Vindt men voor L 10 bijvoorbeeld de waarde 105 , dan was het lawaainiveau daar gedurende 10 % van de meetperiode hoger dan 105 en gedurende 90 % van de meetperiode 105 of lager.
Op een werkdag is van 04.00 uur tot 24.00 uur het lawaainiveau continu gemeten op een bepaalde plek. Voor die meetperiode en die plek vond men L 10 = 105 . Alleen tijdens de ochtendspits (07.00 - 09.00 uur) en de avondspits (17.00 - 19.00 uur) werden daarbij waarden hoger dan 100 gemeten.

e

Maak op grond van het bovenstaande een mogelijke grafiek; zet verticaal het lawaainiveau L uit en horizontaal de tijd (een etmaal). Geef een toelichting.

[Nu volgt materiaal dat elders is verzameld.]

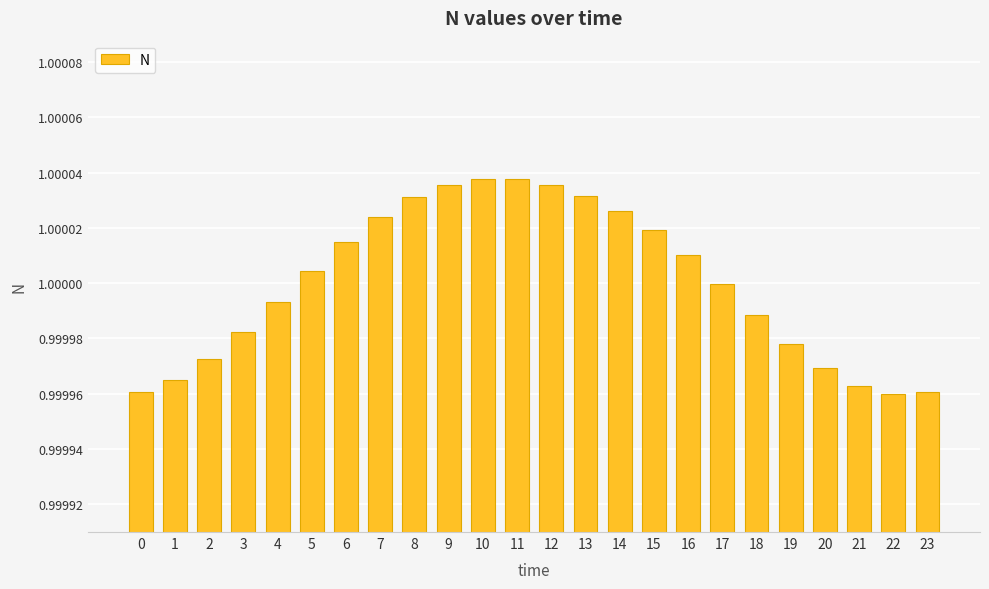

What is the sum of all values?

24.0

In Londen hebben onderzoekers bovendien per plek aan een groot aantal omwonenden gevraagd in welke mate men zich ergert aan het verkeerslawaai. Op grond van de antwoorden bepaalden de onderzoekers een "ergernisscore" E voor elke plek. Voor E gebruikten ze de getallen 0 tot en met 10 , waarbij E = 0 overeenkomt met "in het geheel niet ergerlijk" en E = 10 met "uitermate ergerlijk".
Er bleek geen direct verband te bestaan tussen de ergernis- score en L 10 . Een hogere waarde van L 10 leverde niet altijd een hogere ergernis-score. De ondervraagden bleken zich namelijk met name te ergeren aan lawaai dat vrachtauto's en bussen maken. Diepgaande analyse van de resultaten leidde tot het opstellen van een model waarin naast E en L 10 ook het percentage zwaar verkeer p is opgenomen; zie onderstaande figuur.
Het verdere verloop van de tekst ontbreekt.